Questioning your values
One of the things that separates professionals from strong amateurs is their ability to look at even a complex board position and tell who is ahead.
This question of ‘value’ of a board position has been a non-trivial problem incomputer Go since inception, and DeepMind’s solution to it is the main thing separating its program from other Go AIs.
Deterministic, zero-sum games (like Go) actually have an objective value function across all board positions, but Go has too many combinations to ever calculate this precise value.

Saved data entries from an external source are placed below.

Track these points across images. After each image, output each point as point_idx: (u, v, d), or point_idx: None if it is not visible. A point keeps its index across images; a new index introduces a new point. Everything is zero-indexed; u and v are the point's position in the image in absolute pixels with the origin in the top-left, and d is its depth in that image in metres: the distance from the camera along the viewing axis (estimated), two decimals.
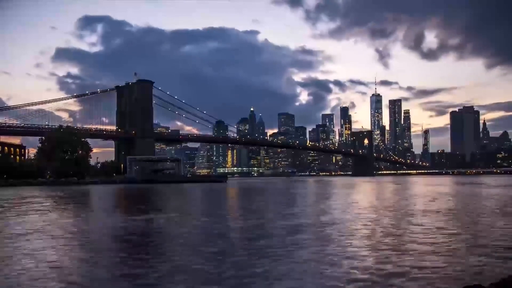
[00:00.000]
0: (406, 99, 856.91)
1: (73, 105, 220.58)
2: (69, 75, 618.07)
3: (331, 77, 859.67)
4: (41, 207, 30.49)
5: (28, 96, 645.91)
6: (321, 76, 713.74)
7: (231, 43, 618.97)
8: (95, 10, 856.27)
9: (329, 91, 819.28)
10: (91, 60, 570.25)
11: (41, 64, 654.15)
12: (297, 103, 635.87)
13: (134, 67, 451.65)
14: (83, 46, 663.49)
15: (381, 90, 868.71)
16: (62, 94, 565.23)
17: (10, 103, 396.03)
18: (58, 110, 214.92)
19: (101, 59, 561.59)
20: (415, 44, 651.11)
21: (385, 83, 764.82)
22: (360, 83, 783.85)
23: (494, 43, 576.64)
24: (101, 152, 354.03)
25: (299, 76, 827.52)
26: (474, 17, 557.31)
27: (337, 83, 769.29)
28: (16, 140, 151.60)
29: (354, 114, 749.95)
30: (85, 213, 27.41)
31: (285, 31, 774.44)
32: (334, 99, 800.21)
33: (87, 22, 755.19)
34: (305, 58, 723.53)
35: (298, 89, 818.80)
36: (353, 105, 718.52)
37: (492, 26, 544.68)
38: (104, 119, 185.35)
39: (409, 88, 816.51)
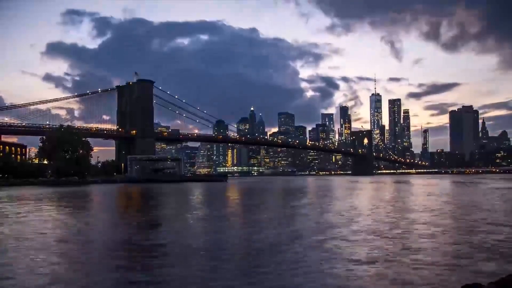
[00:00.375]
0: (416, 94, 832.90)
1: (74, 104, 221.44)
2: (63, 72, 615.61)
3: (338, 74, 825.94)
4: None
5: (25, 95, 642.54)
6: (327, 72, 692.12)
7: (226, 37, 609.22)
8: (83, 5, 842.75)
9: (336, 87, 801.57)
10: (84, 56, 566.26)
11: (35, 62, 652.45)
12: (300, 100, 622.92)
13: (129, 63, 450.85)
14: (75, 41, 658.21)
15: (391, 86, 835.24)
16: (59, 92, 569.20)
17: (8, 102, 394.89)
18: (59, 109, 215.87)
19: (95, 55, 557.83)
20: (430, 36, 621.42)
21: (394, 79, 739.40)
22: (368, 79, 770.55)
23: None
24: (102, 151, 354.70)
25: (303, 72, 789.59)
26: (495, 8, 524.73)
27: (344, 79, 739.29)
28: (16, 139, 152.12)
29: (357, 112, 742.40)
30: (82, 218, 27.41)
31: (283, 25, 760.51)
32: (341, 95, 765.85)
33: (76, 17, 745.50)
34: (309, 53, 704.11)
35: (303, 85, 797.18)
36: (360, 102, 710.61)
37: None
38: (104, 116, 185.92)
39: (420, 85, 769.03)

AlphaGo uses a neural network model to approximate the value function, and this model was created in three steps, building two other models along the way:
- A ‘policy network’ (i.e. a model giving a probability distribution over possible moves) built using ‘supervised learning’ (SL – where we get the model to make a prediction, then we give it the answer and it adjusts the model to ‘learn’ from the answer) to predict a human’s move, given a board position.
AlphaGo’s supervised learning policy network successfully predicted human moves 57% of the time, when trained on 160,000 6–9dan KGS games, with a total of 30 million board positions.
- Another policy network, built by ‘reinforcement learning’ (RL) – taking the supervised learning network and getting it to play subsequent versions of itself and learn from the game outcomes, to predict the move most likely to result in a victory.
The reinforced learning policy played 1.28 million games against different versions of itself, resulting in a very strong policy network for selecting moves.
- Finally, the ‘value network’, which was built by supervised learning & regression over board positions and values generated from the SL and RL networks, and predicts the expected value (i.e. probability of a victory) of a board position.
To do this, AlphaGo generated 30 million games, playing the first n-1 moves with the SL network, then selecting a random legal move, and then using the RL network to select all moves until the game ends and a value (i.e. win/lose) is known.
The value network was then trained on just one board position from each game – the one subsequent to the first RL network move – to minimize the error in predicted value.
This complex process resulted in a value function that is closer to the ‘real’ value function for Go than anyone has ever achieved before.
In fact using the value network alone, AlphaGo beat all other computer AIs!